23. Colt dan Mikasa

570 67 12
                                    

3 hari kemudian.

Mikasa sedang bersiap-siap untuk segera pergi ke butiknya. Gadis itu berdiri di depan cermin memperhatikan penampilan dirinya sendiri. Memakai dress selutut berwarna navy dan tidak lupa syal merah yang tidak akan pernah ia tinggalkan.

Ponselnya yang berada di meja masih terus berbunyi dari tadi. Mikasa mendengus, hari masih pagi dan ia sudah diganggu oleh Hitch yang berkali-kali mengiriminya pesan. Sudahlah, pasti gadis itu hanya iseng mengganggunya.

Drrttt drrttt drrttt!

Mikasa menoleh melihat lagi ke layar ponselnya yang menyala. Dan tertera nama Colt di sana.

“Halo, Colt?” sapa Mikasa begitu mengangkat panggilan telepon dari teman kecilnya itu.

“Oi Mikasa, keluarlah. Aku berada di depan rumahmu,”

“Ha? Ngapain kau di luar?”

“Menjemputmu”

“Untuk apa kau menjemput ku?”

“Gak apa-apa, cuman ingin aja,”

“oh”

“Cepatlah, aku akan mengantarmu. Kau tidak ingin terlambat 'kan?”

“Iya,”

Mikasa mematikan teleponnya dan sedikit membenahi penampilannya. Setelah gadis itu yakin dengan penampilannya Mikasa keluar dan tidak lupa mengunci rumahnya.

“Oi mikasa,”

Mikasa menoleh ke belakang melihat Colt yang sedang berdiri menyilangkan tangannya dan bersandar pada mobilnya. Bahkan penampilan Colt juga sangat rapi, ia memakai jas berwarna navy senada dengan dasi, rompi dan celananya, memakai kemeja berwarna putih dan jangan lupakan sepatu hitamnya yang mengkilap, menambah kesan sempurna untuk Colt. Mikasa kemudian melihat ke dress yang ia pakai, ia merasa seperti couple-an dengan Colt.

“Colt,” gumam Mikasa

“Ya?”

“Ah, bukan apa-apa. Kupikir, aku salah lihat orang,” jawab Mikasa yang cepat-cepat.

“Apa kau terpana dengan ketampananku, Mikasa?” tanya Colt yang tersenyum miring.

“Jangan ge-er, ayo antarkan aku,”

“Iya, iya,” Colt membukakan pintu mobilnya untuk Mikasa dan setelah wanita itu masuk, ia berjalan cepat ke sisi kiri mobilnya dan di detik berikutnya mereka melesat menuju butiknya Mikasa.

Selama diperjalanan, Mikasa hanya menatap keluar jendela dengan tangan menopang dagu, melihat kendaraan yang berlalu-lalang, sedangkan Colt juga fokus dengan jalanan di depannya namun sesekali ia memperhatikan Mikasa. Tenang sekali.

“Kau jam berapa selesai dari butik Mikasa? Aku akan menjemputmu,”

“Kau gak perlu melakukan itu. Aku gak mau merepotkanmu, Colt,”

“Kau tidak merepotkanku sama sekali Mikasa. Ingat, kau dulu juga selalu menjemputku menggunakan sepeda supaya kita bisa main 'kan?

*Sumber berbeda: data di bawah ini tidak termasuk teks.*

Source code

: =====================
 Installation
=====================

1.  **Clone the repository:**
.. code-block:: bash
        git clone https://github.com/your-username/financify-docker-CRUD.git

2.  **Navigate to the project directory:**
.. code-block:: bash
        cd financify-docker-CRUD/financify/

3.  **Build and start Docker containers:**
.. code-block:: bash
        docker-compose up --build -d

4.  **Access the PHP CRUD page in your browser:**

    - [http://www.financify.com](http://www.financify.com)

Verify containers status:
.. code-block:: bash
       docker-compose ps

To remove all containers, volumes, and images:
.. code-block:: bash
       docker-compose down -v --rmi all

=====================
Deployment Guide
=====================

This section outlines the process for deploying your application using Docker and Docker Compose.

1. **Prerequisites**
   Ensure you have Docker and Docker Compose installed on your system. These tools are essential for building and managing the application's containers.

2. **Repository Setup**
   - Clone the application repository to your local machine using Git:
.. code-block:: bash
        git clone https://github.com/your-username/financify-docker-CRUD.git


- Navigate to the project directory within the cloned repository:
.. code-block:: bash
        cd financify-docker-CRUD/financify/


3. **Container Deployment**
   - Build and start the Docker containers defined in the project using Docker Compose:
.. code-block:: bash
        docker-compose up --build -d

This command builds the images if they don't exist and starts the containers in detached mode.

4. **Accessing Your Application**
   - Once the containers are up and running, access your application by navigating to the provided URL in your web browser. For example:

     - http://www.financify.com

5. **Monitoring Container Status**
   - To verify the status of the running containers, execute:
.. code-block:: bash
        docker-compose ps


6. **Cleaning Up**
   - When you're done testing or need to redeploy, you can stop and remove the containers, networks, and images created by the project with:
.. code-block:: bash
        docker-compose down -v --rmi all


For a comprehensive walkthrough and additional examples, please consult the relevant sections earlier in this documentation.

Lalu apa kabar dengan sepedanya sekarang?”

“Eh? Kau menanyakan sepeda yang usianya sebaya kita?

**********

Di butiknya Mikasa, sudah ada Hitch yang sedang menyapu, dan sedikit membenahi letak manekin yang menurutnya kurang pas jika dilihat dari sudut pandang para pengunjung. Hitch pun keluar, dan melihat keadaan dalam butik dari luar. Sempurna. Semuanya sudah bersih dan rapi.

“Eh, copot!”

Hitch tersentak saat mendengar suara klakson mobil yang tiba-tiba sudah ada di belakangnya. Wanita bermata hijau asparagus itu berkacak pinggang, siap memarahi siapapun yang ada di dalam mobil BMW i8 warna silver itu, tidak peduli semewah dan semahal apapun mobil yang ada di depannya ini, ia tidak akan gentar sedikitpun.